Sherwin Nuland wrote a beautiful book about How We Die. Similar to other physicians, Nuland got to observe a multitude of deaths. So he knows intuitively as well as scientifically about the dying process. From this vantage point, physicians have a unique perspective about their own morbidity and ultimate mortality which the rest of us non-clinical lay persons do not have.

Ken Murray, a retired family medicine physician and Clinical Assistant Professor at the University of Southern California, has written extensively on this and one of the conclusions that he makes is that physicians would want better quality of their remaining life rather than quantity.

Such assertions have been supported by convincing anecdotal evidence, but only recently did we obtain some proof to substantiate this.

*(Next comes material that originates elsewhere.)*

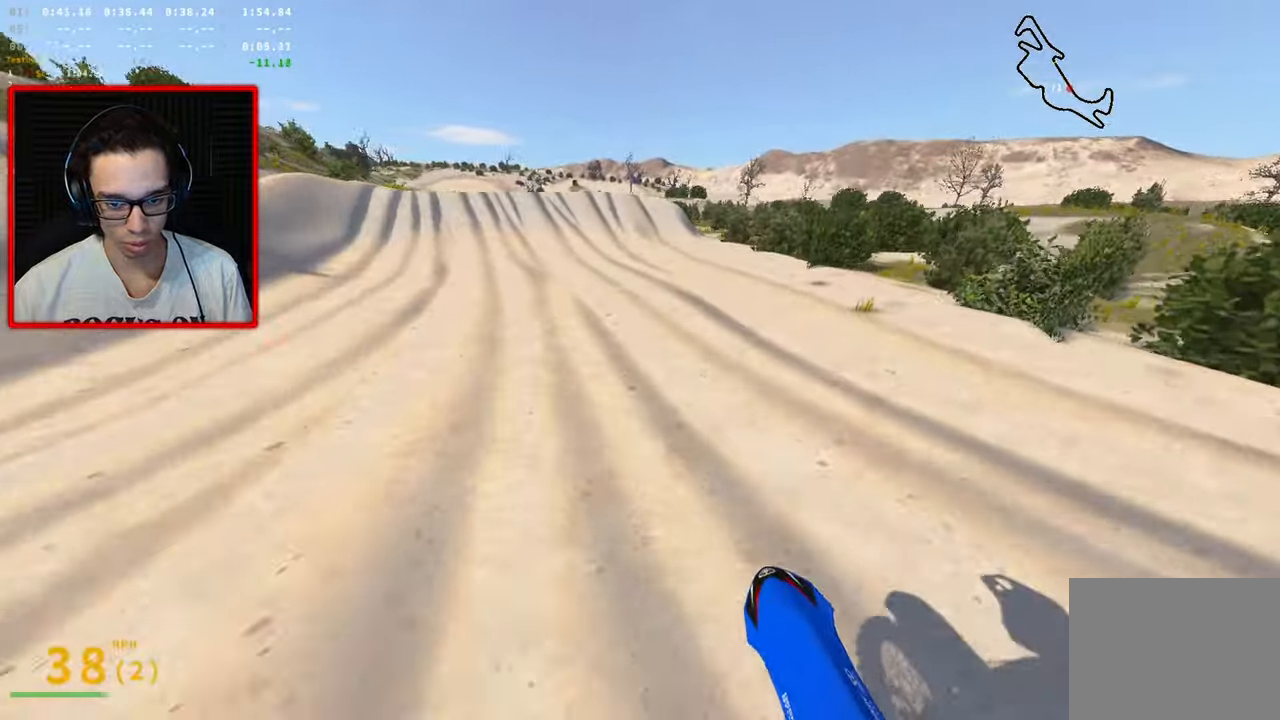
{"buttons": ["R2"], "left_stick": "up-left", "right_stick": "center", "events": [[83, "left_stick", "center"], [200, "left_stick", "up-left"]]}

In 2008, Marsha Wittink from the University of Rochester Medical Center, with her colleagues published a study that reported that physicians who initially wanted the most aggressive treatment for their disease, changed their mind three years later. However, although some changed their mind, there were some (41%) who still wanted the most aggressive treatment. It is therefore not clear-cut.

For some people, including physicians, they change their mind when they are dying. Some want a hasty natural ending, others hold on to life at all costs. How true is this if you know you are dying anyway?

The answer came in a study published in 2011 by Hans-Peter Brunner-La Rocca, and his colleagues from the University Hospital Basel in Switzerland. These Swiss researchers talked to 555 heart failure elderly patients about their end-of-life preferences. They repeated the interview again in twelve months and then again in another six months. What they found is that seven out of ten patients initially said they would rather live two years in their current state then live only one year in excellent health. After a year elapsed, this proportion grew to eight in ten and remained the same after eighteen months.

Some people have interpreted this finding as indicating that most people want to live at all costs which becomes more acute the closer you are to death. However, surprisingly, when the researchers asked patients whether they wanted CPR in a crisis, about a third said no. While another third said they did want CPR—even among patients with "do not resuscitate" orders in their medical files.

In all this uncertainty, the correct interpretation is that most people opt to live despite the physical discomfort. But when the time comes, a third of patients want the natural process to take its course. What this tells us is that we are dealing with a lot of variables and that one policy does not fit all.

Statistics from the Oregon Death With Dignity Act (DWDA) informs us that for the 70 or so patients who go through with DWDA a year, are exclusively White, are more likely to be better educated (four out of ten have a degree), tend to have cancer (eight out of ten) and have informed their family about their wishes. This is a very privileged and small minority, but an important one.

The lesson to take home is that each case is unique and there can be no one policy for everyone.We should respect all individual options when it comes to death and that all options need to be made available.